No two businesses are exactly alike. For example, one company’s formula for an effective, engaging headline might not deliver the same results for another brand. The best way to figure out why is by A/B testing. This way, you can determine exactly what factors are contributing to the discrepancies and tweak them to be more effective. This method is especially relevant for landing pages.

Landing pages typically have very few components. Each one is thoughtfully crafted to make sure that it delivers positive results. A/B Test makes sure that these elements are optimized in the best way possible to deliver the conversions you need.

According to statistics, however, only 52 percent of companies that use landing pages actually test them. This means it’s likely that decisions you make about your landing page could be based on personal inclination rather than actual customer preferences.

While marketing instinct and experience can influence how effective your landing page components will be, there’s nothing like seeing actual numbers and statistics to understand what your customers really want. That said, here are 3 reasons why you should always A/B test your landing pages:

1. Helps you write copy that resonates with your audience

A/B Testing can help you determine just how much impact your choice of words have on your visitors. Sometimes, just shortening the copy can lead to significantly more conversions.

In an example reported by Wordstream, simply shifting emphasis on call-to-action copy resulted in significant improvements. Changing “Get $10 off the first purchase. Book online now!” to “Get an additional $10 off. Book online now.” led to click through rates doubling.

2. Determine what kind of design attracts and engages your audience

Based on aesthetics alone, it would probably be easy to design an eye-catching landing page. However, the placement of your CTA, the button color choice, where your navigation button is located, the number of images, the size of your headline – all these components can have different variations that can deliver better results in terms of engagement.

Keep in mind that a landing page is not designed for the sole purpose to be attractive. It has to prompt action.

Something as simple as changing your CTA button to a brighter color can spur urgency and lead to more clicks.

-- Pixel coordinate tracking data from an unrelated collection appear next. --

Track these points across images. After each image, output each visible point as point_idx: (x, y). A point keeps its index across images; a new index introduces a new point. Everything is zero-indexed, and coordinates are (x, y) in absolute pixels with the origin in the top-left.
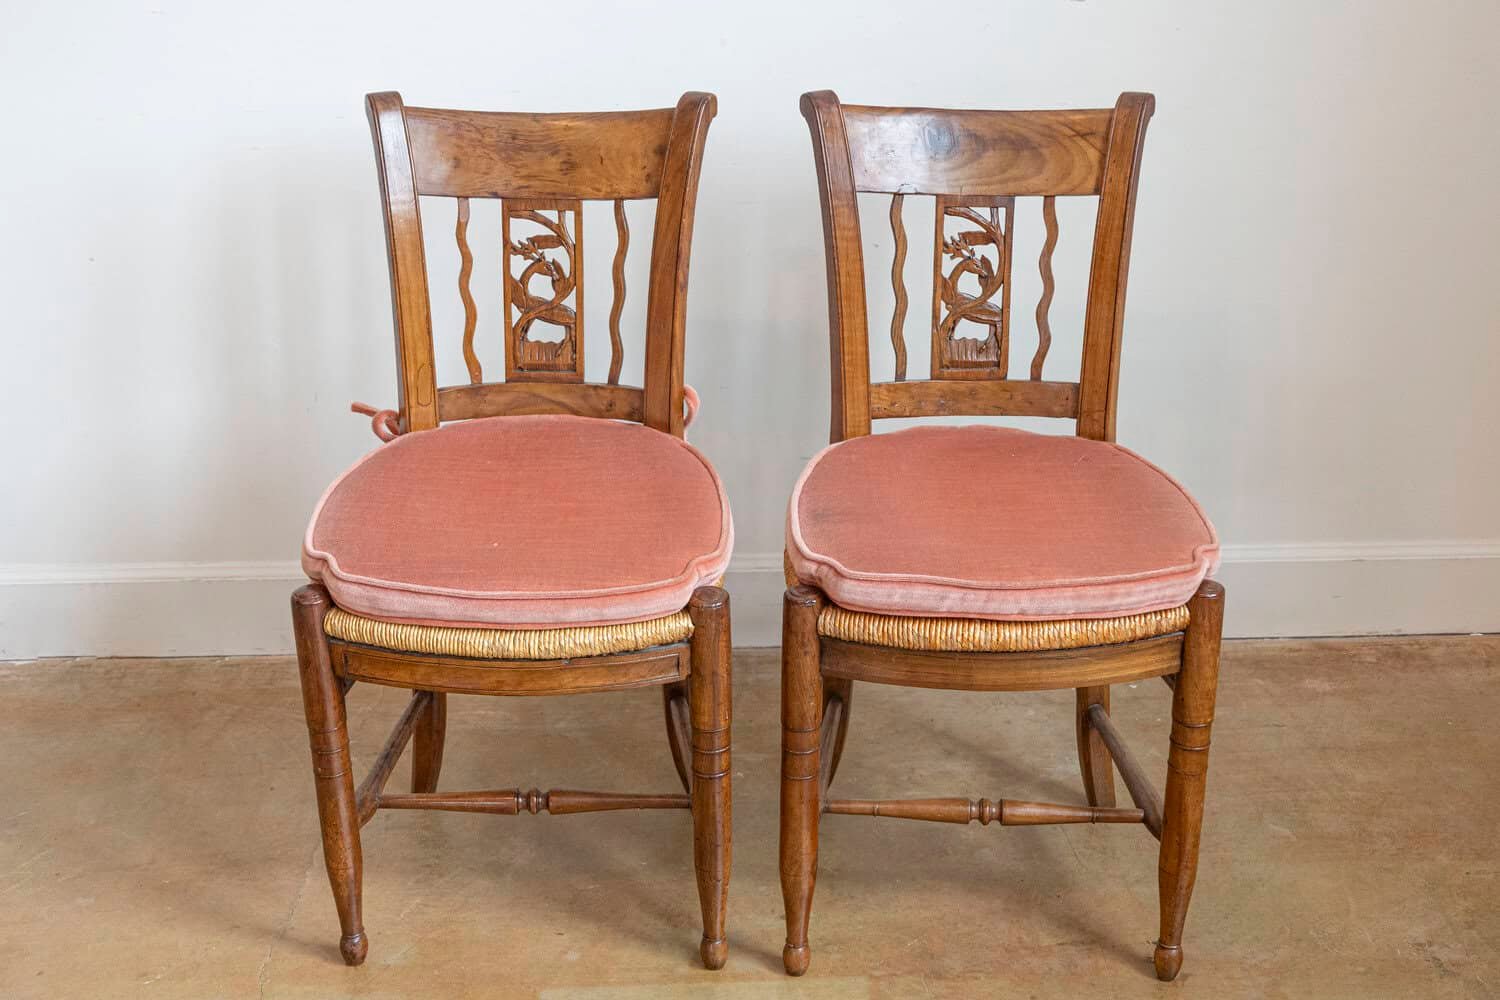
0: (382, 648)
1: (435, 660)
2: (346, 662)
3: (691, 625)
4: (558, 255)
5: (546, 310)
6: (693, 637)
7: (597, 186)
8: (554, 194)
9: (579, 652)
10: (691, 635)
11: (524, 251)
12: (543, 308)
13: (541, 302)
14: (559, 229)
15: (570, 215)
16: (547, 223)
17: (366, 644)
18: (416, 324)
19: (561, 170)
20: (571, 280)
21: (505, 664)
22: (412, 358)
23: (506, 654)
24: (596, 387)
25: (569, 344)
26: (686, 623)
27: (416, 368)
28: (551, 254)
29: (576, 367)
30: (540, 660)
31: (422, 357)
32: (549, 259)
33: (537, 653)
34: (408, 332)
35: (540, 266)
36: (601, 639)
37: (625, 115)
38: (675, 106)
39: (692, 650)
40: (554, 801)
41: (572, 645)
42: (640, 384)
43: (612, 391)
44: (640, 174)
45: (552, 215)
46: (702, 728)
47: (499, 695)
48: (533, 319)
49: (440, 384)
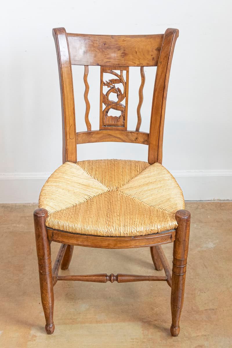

3. Maximize conversion potential by tweaking individual elements

There are certain aspects of landing page design that you would assume are benchmarks when it comes to efficacy. For example, given that you want visitors who end up on your landing page to take immediate action, it’s logical to assume that fewer steps to sign up, leads to higher conversions. After all, visitor attention spans are short, and you want to get to your point as quickly as possible.

To be fair, this is usually true. However, there are some instances when it isn’t–the only way to tell is by testing. For example, an extra step leading to the purchase of an actual product could actually yield better results—as proven by Chris Kostecki who was A/B testing between two landing page sequences. This was a critical piece of insight into his landing page that he couldn’t have determined without actually testing it.

Keep these three points in mind if you’re still second guessing whether or not you should test landing pages. If you think your landing page is doing well now, picture how much better it could be knowing exactly what your visitors want.